N-Procedure

 

The original N-procedure transforms the experimental spectrum Y(x) according to the equation

 

Y(x,p,Dx) = Y(x) - p[Y(x + Dx) + Y(x - Dx)].

 

Here, Y is the count rate (intensity), x is the number of current “channel” in the spectrum (running from  1 to N).

 

p = 2 (-2 - d² + (d⁴ + 5 d² + 4)^1/2)/ d²,  where

 

d = 2Dx/G,

 

Dx  and G (in channels) are the procedure parameters.

 

The values of procedure parameters Dx and G are selected in order to obtain  optimum resolution after the transformation at an appropriate signal-to-noise ratio. In the principle, one gets the best results, if the value of G is close to the experimental “half – width” G  for the narrowest component in the initial spectrum to be distinguished.

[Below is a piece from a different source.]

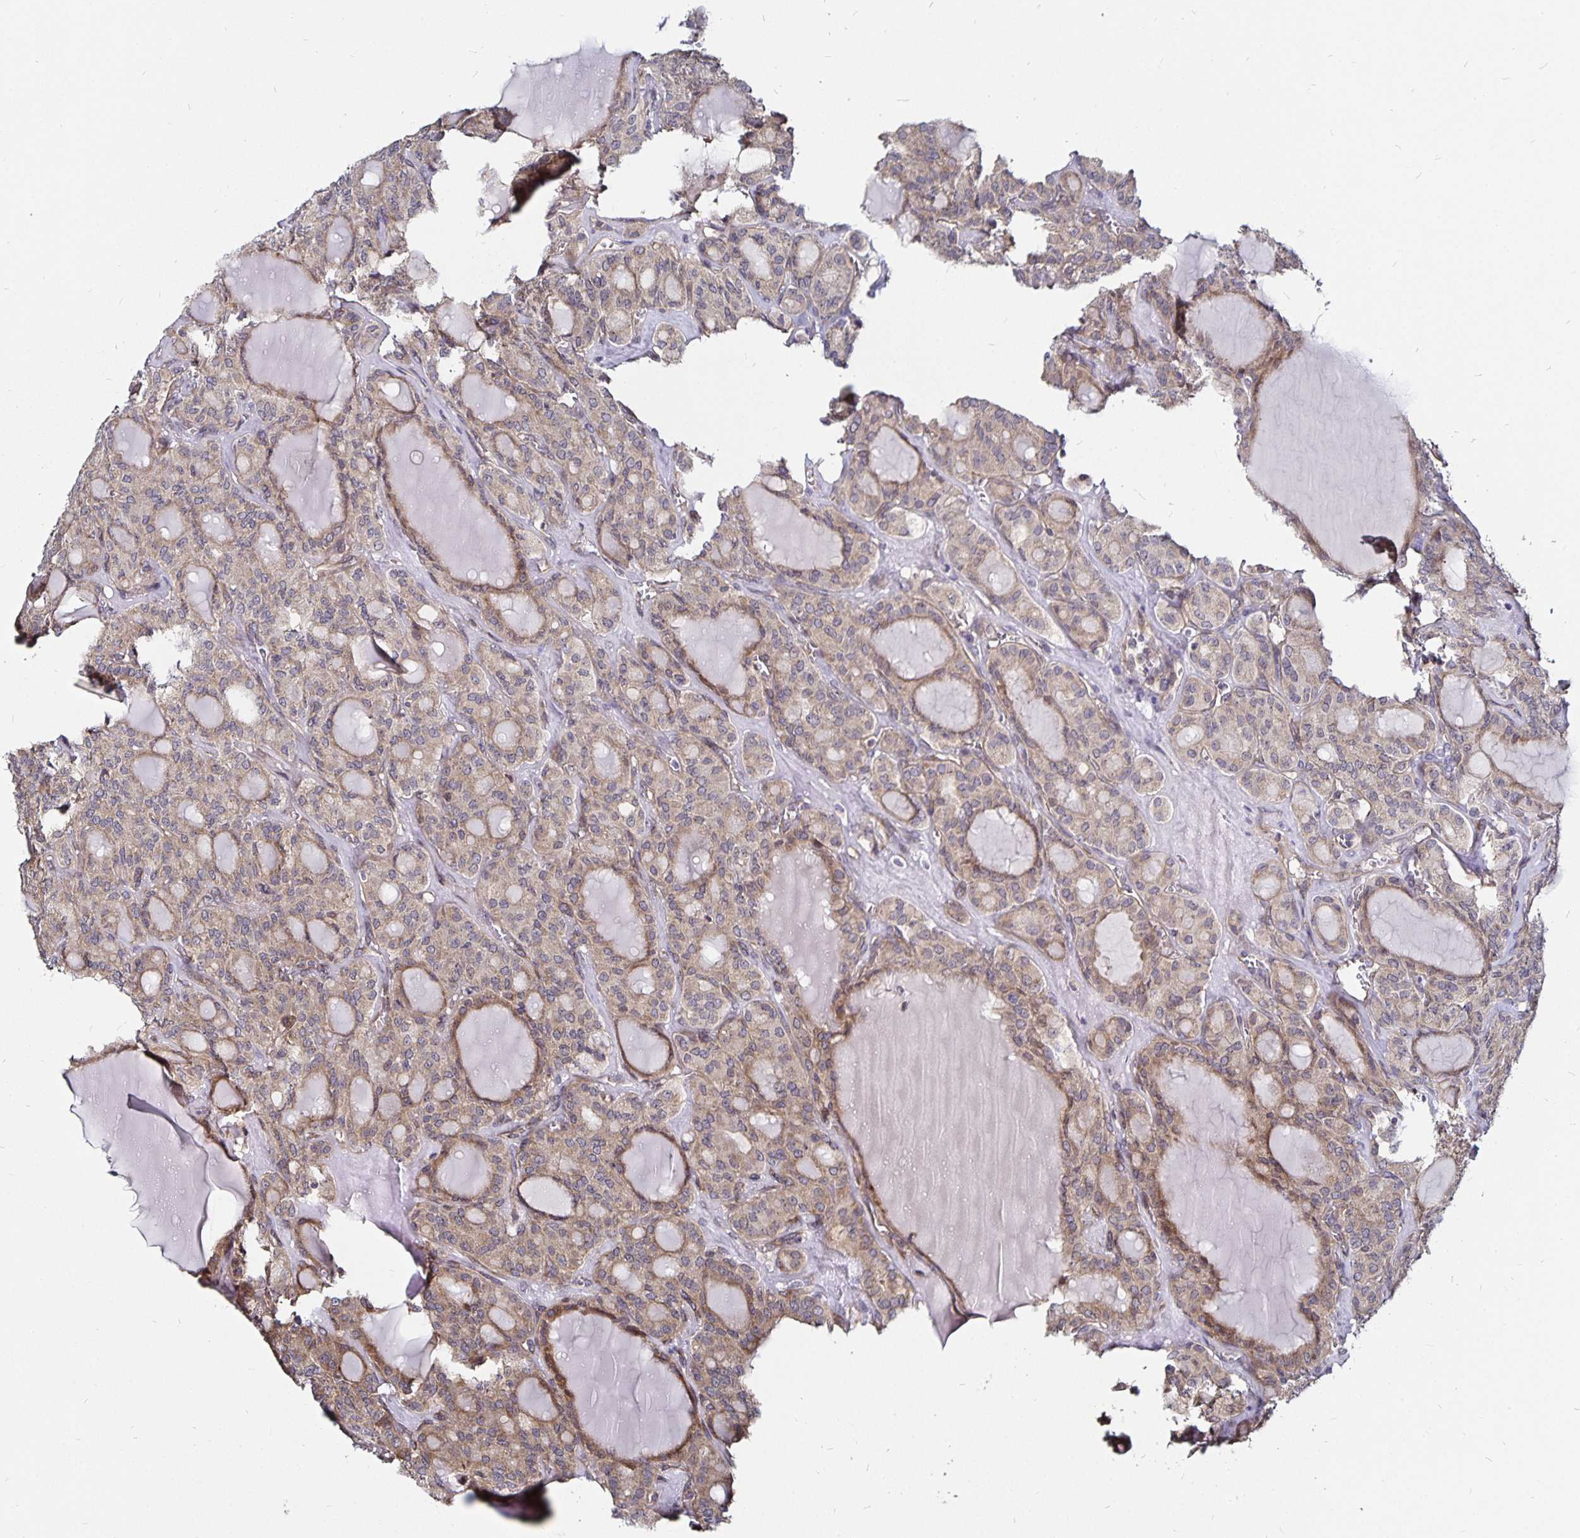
{"staining": {"intensity": "weak", "quantity": "25%-75%", "location": "cytoplasmic/membranous"}, "tissue": "thyroid cancer", "cell_type": "Tumor cells", "image_type": "cancer", "snomed": [{"axis": "morphology", "description": "Papillary adenocarcinoma, NOS"}, {"axis": "topography", "description": "Thyroid gland"}], "caption": "The image exhibits immunohistochemical staining of thyroid papillary adenocarcinoma. There is weak cytoplasmic/membranous expression is seen in about 25%-75% of tumor cells. Immunohistochemistry stains the protein in brown and the nuclei are stained blue.", "gene": "CYP27A1", "patient": {"sex": "male", "age": 87}}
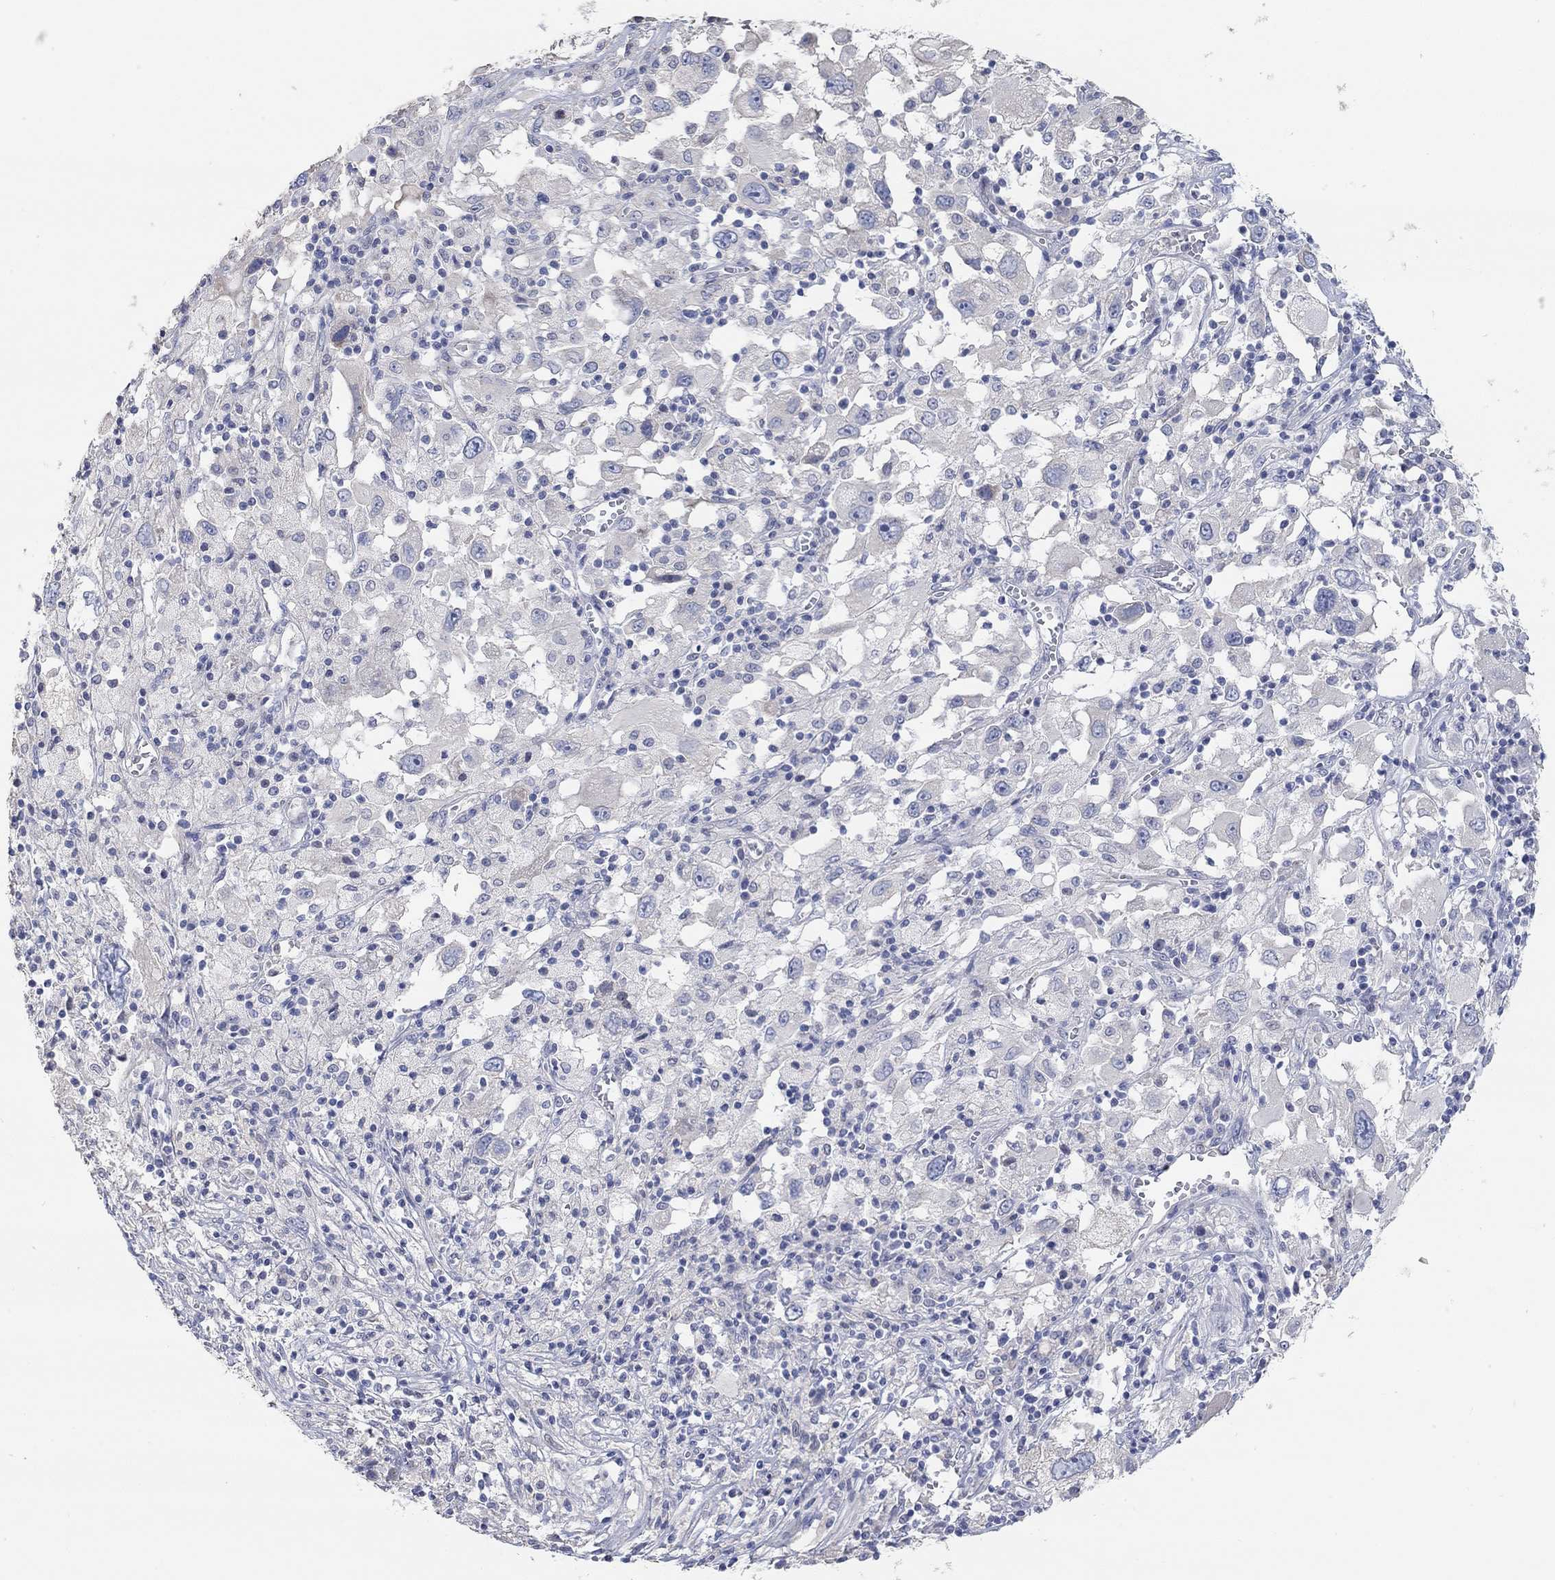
{"staining": {"intensity": "negative", "quantity": "none", "location": "none"}, "tissue": "melanoma", "cell_type": "Tumor cells", "image_type": "cancer", "snomed": [{"axis": "morphology", "description": "Malignant melanoma, Metastatic site"}, {"axis": "topography", "description": "Soft tissue"}], "caption": "Immunohistochemical staining of melanoma shows no significant positivity in tumor cells.", "gene": "NLRP14", "patient": {"sex": "male", "age": 50}}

The Dx value is close to value of G/2 (or less) while  the signal-to-nose ratio is appropriate. The less is the Dx value, the better is the resolution, but the more we lose in the signal-to-nose ratio.

 

As the result one gets a derived N-spectrum with a better spectral resolution as it consists of narrower lines, the line position and the relative absorption area of every spectral component remaining unchanged.

 

The very broaden components and various absorption distributions lose in their amplitudes much more in the N-spectrum, than narrow spectroscopic lines. It permits to reduce their influence on the narrow spectroscopic components.

 

In general, the N-procedure improves the visual spectral resolution up to about 2-3 times at the expense of signal-to-noise ratio. The fitting results (for overlapping spectral components) are characterized by lower global correlation factors, if the N-transformed spectrum is used.